Bulgur Mujaddara
Servings: 3
Mujaddara is a Levantine dish that consists of lentils, caramelized onions, and some kind of grain, usually rice. This one-skillet recipe takes less than half an hour and features fiber-rich bulgur with all the classic spices. If you’re in the mood to follow tradition, pair this with a cucumber-mint yogurt!
INGREDIENTS
2 tablespoons extra-virgin olive oil, divided
2 medium onions, chopped
½ cup chopped zucchini
1 garlic clove, minced
1 tablespoon ground black pepper
½ teaspoon ground cumin
½ teaspoon ground coriander
½ teaspoon ground turmeric
½ tablespoon crushed red pepper flakes
⅔ cup hot water
½ cup red lentils, soaked and drained
½ cup coarse bulgur
⅓ cup tomato sauce
1 teaspoon salt
½ cup mint leaves, plus more for serving
INSTRUCTIONS
1. Heat 1 tablespoon of the olive oil in a skillet over medium-high heat. Add the onions, zucchini, and garlic and cook for 3 minutes, until the onions soften.
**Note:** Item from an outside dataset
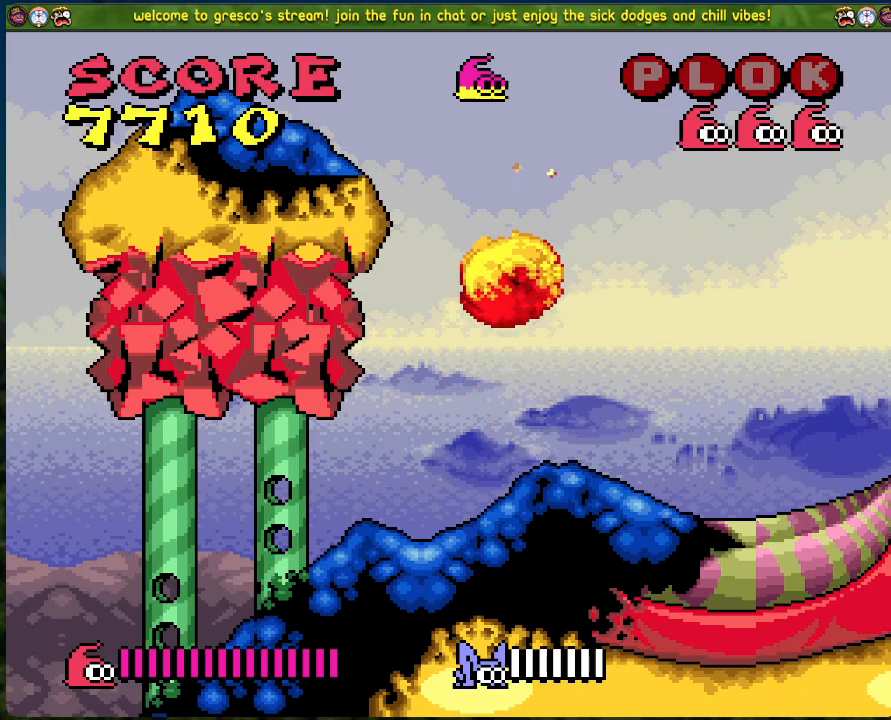
{"buttons": [], "left_stick": "center", "events": [[418, "DPAD_LEFT", "up"]]}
2. Stir in the pepper, cumin, coriander, turmeric, and red pepper flakes and cook for 1 minute, until fragrant. Stir in the water, lentils, bulgur, tomato sauce, and salt. Cover with a lid and cook for 8 minutes.
3. Stir in the mint and cook for 8 minutes more, until the bulgur is tender. Remove from the heat and stir in the remaining 1 tablespoon of olive oil. Allow to cool for 5 minutes.
4. Transfer to a serving bowl and garnish with fresh herbs, if desired.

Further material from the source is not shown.